Hoeneß-Urteil stößt in Politik allgemein auf Zustimmung

Verschärfung der Regeln für Selbstanzeigen gefordert

Das Urteil gegen FC-Bayern-Präsident Uli Hoeneß ist bei Politikern quer durch alle Lager auf Zustimmung gestoßen.

München - "Ich halte es für absolut richtig, dass das Urteil so gefallen ist", sagte Grünen-Fraktionschef Anton Hofreiter der Tageszeitung "Rheinischen Post". Die stellvertretende Vorsitzende der Linken, Sahra Wagenknecht erklärte: "Das ist ein guter Tag für den Rechtsstaat." Vize-FDP-Chef Wolfgang Kubicki teilte mit, er halte den Richterspruch für angemessen.

Das Münchner Landgericht hatte Hoeneß wegen Steuerhinterziehung zu dreieinhalb Jahren Haft verurteilt.
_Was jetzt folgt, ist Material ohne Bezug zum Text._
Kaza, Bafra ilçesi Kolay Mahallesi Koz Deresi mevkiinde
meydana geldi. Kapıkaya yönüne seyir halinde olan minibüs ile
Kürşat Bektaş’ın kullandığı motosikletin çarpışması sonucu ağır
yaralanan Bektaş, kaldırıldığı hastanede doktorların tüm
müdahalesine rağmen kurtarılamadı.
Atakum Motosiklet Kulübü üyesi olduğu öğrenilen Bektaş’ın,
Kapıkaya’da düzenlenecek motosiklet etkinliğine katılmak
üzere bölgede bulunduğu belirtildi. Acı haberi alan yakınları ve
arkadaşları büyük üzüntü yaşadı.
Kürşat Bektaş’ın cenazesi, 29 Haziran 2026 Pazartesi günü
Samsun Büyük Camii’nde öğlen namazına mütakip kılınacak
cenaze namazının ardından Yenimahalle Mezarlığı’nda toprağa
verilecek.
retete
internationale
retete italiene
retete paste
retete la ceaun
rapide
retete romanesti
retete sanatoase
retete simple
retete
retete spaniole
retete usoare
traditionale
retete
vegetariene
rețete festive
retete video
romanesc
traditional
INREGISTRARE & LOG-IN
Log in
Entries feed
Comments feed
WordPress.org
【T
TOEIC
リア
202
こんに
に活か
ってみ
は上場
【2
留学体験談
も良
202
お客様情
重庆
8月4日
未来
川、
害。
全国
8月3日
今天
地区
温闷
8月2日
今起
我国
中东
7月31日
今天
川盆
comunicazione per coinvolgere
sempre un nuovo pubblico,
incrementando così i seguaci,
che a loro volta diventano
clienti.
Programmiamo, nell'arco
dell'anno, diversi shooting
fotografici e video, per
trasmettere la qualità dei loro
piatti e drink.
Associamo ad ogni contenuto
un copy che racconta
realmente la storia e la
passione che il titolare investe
Der Fußballmanager legte Revision ein, er bleibt zunächst auf freiem Fuß. Hoeneß hatte 27,2 Millionen Euro Steuern hinterzogen, die er wegen Spekulationsgeschäften in der Schweiz hätte zahlen müssen.

SPD-Vize-Fraktionschef Carsten Schneider erklärte, das Urteil zeige, dass der Rechtsstaat funktioniere. Der CDU-Finanzpolitiker Michael Meister wertete es als Beitrag im Kampf gegen Steuerkriminalität. "Das Urteil wird die Steuermoral der Bürger stärken. Es zeigt, dass es sich nicht lohnt, Steuern zu hinterziehen", sagte der parlamentarische Staatssekretär im Bundesfinanzministerium der "Rheinischen Post".

Wagenknecht übte zugleich Kritik an der Möglichkeit der strafbefreienden Selbstanzeige für Steuersünder. Das sei nur für "Bagatellfälle" zu rechtfertigen, erklärte die Linken-Politikerin. Bei keiner anderen Tat könnten sich Täter durch eine Selbstanzeige der Strafe entziehen. Eine Selbstanzeige hatte auch bei Hoeneß eine Rolle gespielt. Das Gericht erklärte sie in seinem Urteil allerdings für ungültig.

Schneider kündigte eine Initiative der SPD-Fraktion zur Verschärfung der Regeln für Selbstanzeigen an. Bei einem Fall wie dem von Hoeneß, bei dem es um Millionen Euro gehe, dürfe es "kein Freikaufen von der gerechten Strafe" geben. Konkret werde sich seine Partei dafür einsetzen, den Zeitraum der Steuernachzahlung deutlich zu verlängern und den Strafzuschlag signifikant zu erhöhen, erklärte er. Auch beteiligte Banken sollten belangt werden.